The US tech giant has not commented on the deal. It has previously denied attempting to escape paying tax owed on profits made around the world.

Apple Italia is part of the company’s European operation which is headquartered in Ireland, a country with one of the lowest levels of corporation tax in the EU.

A spokesman for the tax agency confirmed the newspaper’s report was accurate but would not divulge further details.

Ireland taxes corporate earnings from normal business activities at a rate of 12.5% compared with 27.5% in Italy.

Investigators in Italy say they found a huge gap between the company’s revenues in Italy of over 1bn between 2008 and 2013 and the 30m that was paid in tax in the country.

The settlement comes amid a European Commission investigation into the tax arrangements of numerous multinational companies accused of using cross-border structures to reduce their tax bills, sometimes with the help of secret and potentially illegal “sweetheart” deals.

Earlier this month, Apple chief Tim Cook described accusations that the world’s richest company was sidestepping US taxes by stashing cash overseas as “political crap” and insisted: “We pay every tax dollar we owe.”

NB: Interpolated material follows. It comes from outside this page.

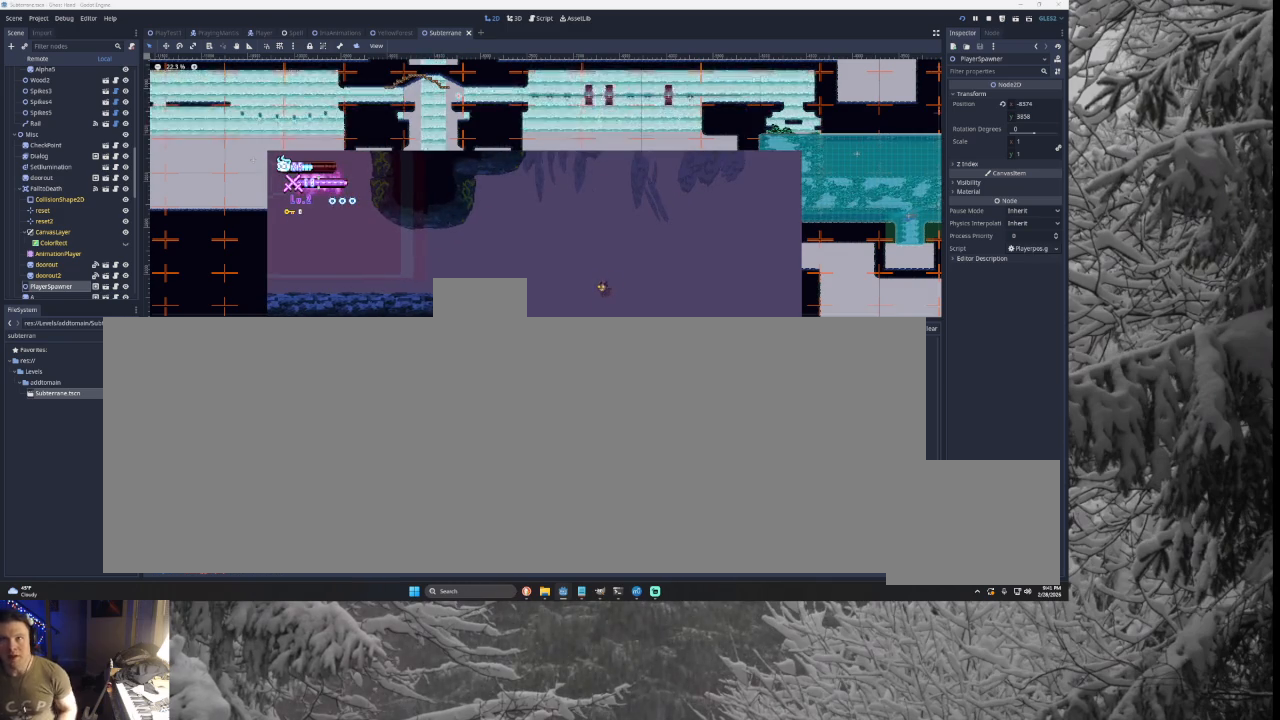
{"buttons": [], "left_stick": "center", "right_stick": "center", "events": []}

The settlement of the tax dispute will not halt the criminal investigation into the conduct of three Apple Italia executives but will likely reduce the severity of any sanctions they may face, La Repubblica said.

Apple’s activities in Ireland are currently under investigation by the European Commission, which is due to announce soon whether tax breaks designed to secure the company’s extensive investment in Ireland amounted to illegal state aid.

In the United States, Apple has come under fire in Congress for not declaring overseas earnings to the US tax authorities.

Cook has defended this as perfectly legal and sensible given that the company would be liable for 40% taxation if it repatriated all its earnings to the United States.

“We have a tax code made for the Industrial Age, not the Digital Age,” he complained in November.